Hon’ble Supreme Court in the case of COMMISSIONER OF INCOME TAX VS. MAX INDIA LTD. 2007 295 ITR 282 (SC) had taken note of the fact that Section 80HHC had been amended eleven times and different views existed on the day, when the COMMISSIONER (therein) passed the order in the said case. That apart the Hon’ble Supreme Court also took note of the amendment which was made to the Section in 2005 with retrospective effect and held that such retrospective amendment will not attract the provisions of Section 263. This interpretation would equally apply to a reassessment proceedings under Section 148 of the Act. The relevant portion of the judgment is quoted hereinbelow.

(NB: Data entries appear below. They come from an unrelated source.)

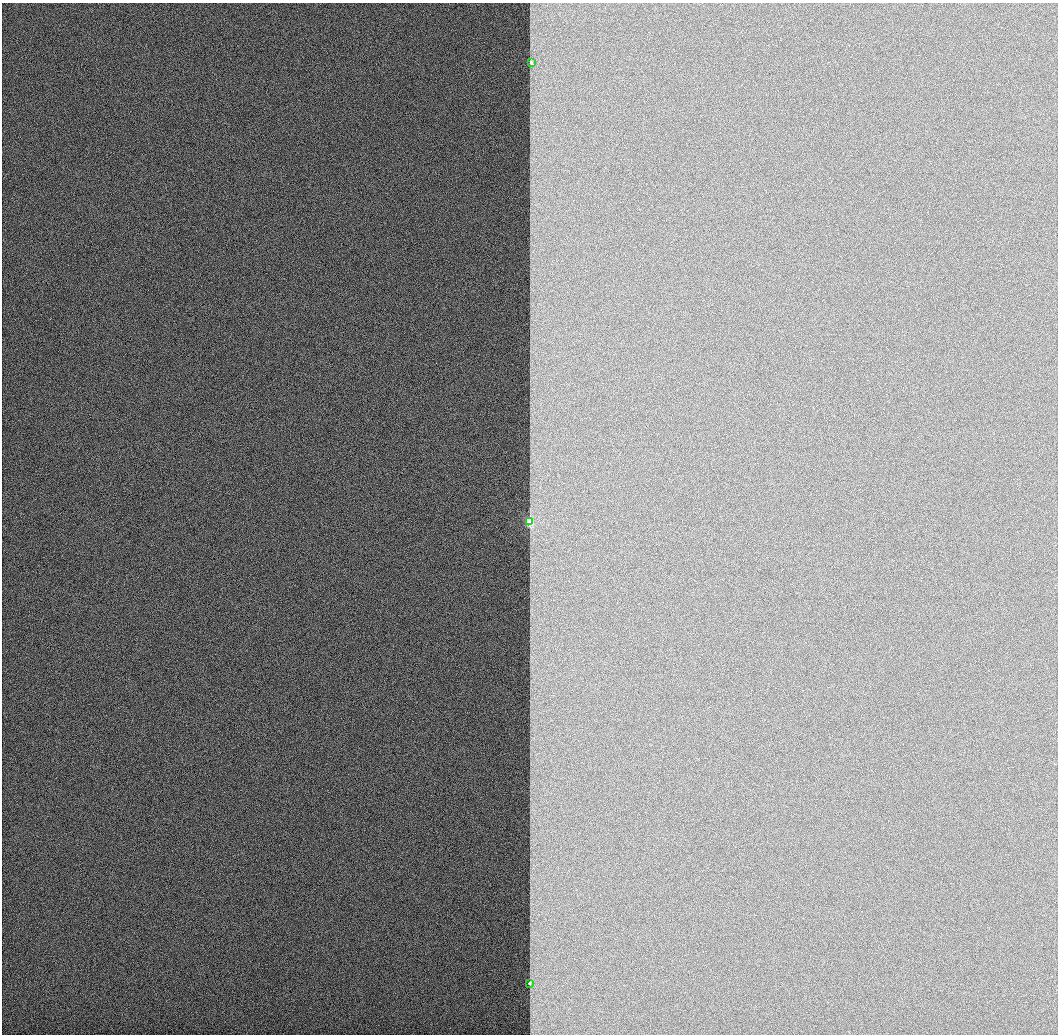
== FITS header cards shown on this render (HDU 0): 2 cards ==
NAXIS1  =                 1056 / Length of Axis 1 (Serial)
NAXIS2  =                 1032 / Length of Axis 2 (Parallel)

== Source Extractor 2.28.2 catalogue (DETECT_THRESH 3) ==
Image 1056 x 1032 px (HDU 0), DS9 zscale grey, 1 PNG px = 1 image px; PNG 1060 x 1036 px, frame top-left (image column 1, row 1032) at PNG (2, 3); each listed source drawn as its Kron ellipse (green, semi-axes under 4 px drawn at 4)
Background 518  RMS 2.9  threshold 8.71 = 3 sigma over >= 5 px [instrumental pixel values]
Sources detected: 3; all 3 listed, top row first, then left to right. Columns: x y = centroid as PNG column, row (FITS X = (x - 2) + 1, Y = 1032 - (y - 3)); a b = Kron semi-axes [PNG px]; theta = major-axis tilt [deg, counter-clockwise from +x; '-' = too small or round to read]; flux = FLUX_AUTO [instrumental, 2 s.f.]
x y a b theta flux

According to the learned Additional Solicitor General, on an interpretation of the provision of section 80HHC(3) as it then stood the view taken by the Assessing Officer was unsustainable in law and therefore the Commissioner was right in invoking section 263 of the Income-tax Act. In this connection, he has further submitted that in fact the 2005 amendment which is clarificatory and retrospective in nature itself indicates that the view taken by the Assessing Officer at the relevant time was unsustainable in law. We find no merit in the said contentions. Firstly, it is not in dispute that when the order of the Commissioner was passed there were two views on the word “profits” in that section. The problem with section 80HHC is that it has been amended eleven times. Different views existed on the day when the Commissioner passed the above order. Moreover, the mechanics of the section have become so complicated over the years that two views were inherently possible. Therefore, subsequent amendment in 2005 even though retrospective will not attract the provision of section 263 particularly when as stated above we have to take into account the position of law as it stood on the date when the Commissioner passed the order dated March 5, 1997 in purported exercise of his powers under section 263 of the Income-tax Act.”

ITAT cannot allege suppression of facts when even reasons recorded for reopening not have any such allegation and the same issue was twice examined by AO in Section 154 proceedings. 

We find that the learned Tribunal has written an elaborate order. However, we are surprised to find that the learned Tribunal has held that the assessee suppressed the material facts which was never the allegation in the reasons recorded for reopening. It is not clear as to on what basis the learned Tribunal came to such a conclusion. In fact, the learned Tribunal has accepted the legal position that the assessment cannot be done on a mere change of opinion. However, it sought to justify the reassessment order on the ground that the certificate furnished by the Chartered Accountant the figure of loss was not shown, though the figure of the sale proceeds of the trading goods and the direct and indirect costs were shown. That apart, we find that the finding of the learned Tribunal that the assessing officer had no occasion to or did not examine the claim for deduction under Section 80HHC of the Act is thoroughly flawed and equally is the finding of the learned Tribunal that there was suppression of facts made by the assessee. In the preceding paragraphs we have pointed out that not only once but twice proceedings under Section 154 of the Act was initiated and both the proceedings were on the very same issue as regards the entitlement of the assessee to claim deduction under Section 80HHC of the Act. Therefore, such finding of the learned tribunal was absolutely perverse. The learned Tribunal also had held that no conscious opinion was formed by the assessing at the original assessment stage while allowing deduction under Section 80HHC of the Act and there was no exemption or deliberation. This finding appears to be no supported by any justifiable reasons but on a perusal of the assessment order it is definitely clear that the case was discussed with the assessee and thereafter taking into consideration the Chartered Accountant’s certificate the deduction as claimed was granted. In fact, there were two decisions of the learned Tribunal which were namely, International Research Park Laboratories Ltd. and A.M. Moosa which decisions would clearly support the stand and the conclusion arrived at the by the assessing officer while completing the scrutiny assessment under Section 143(3) of the Act vide order dated 3.3.1997.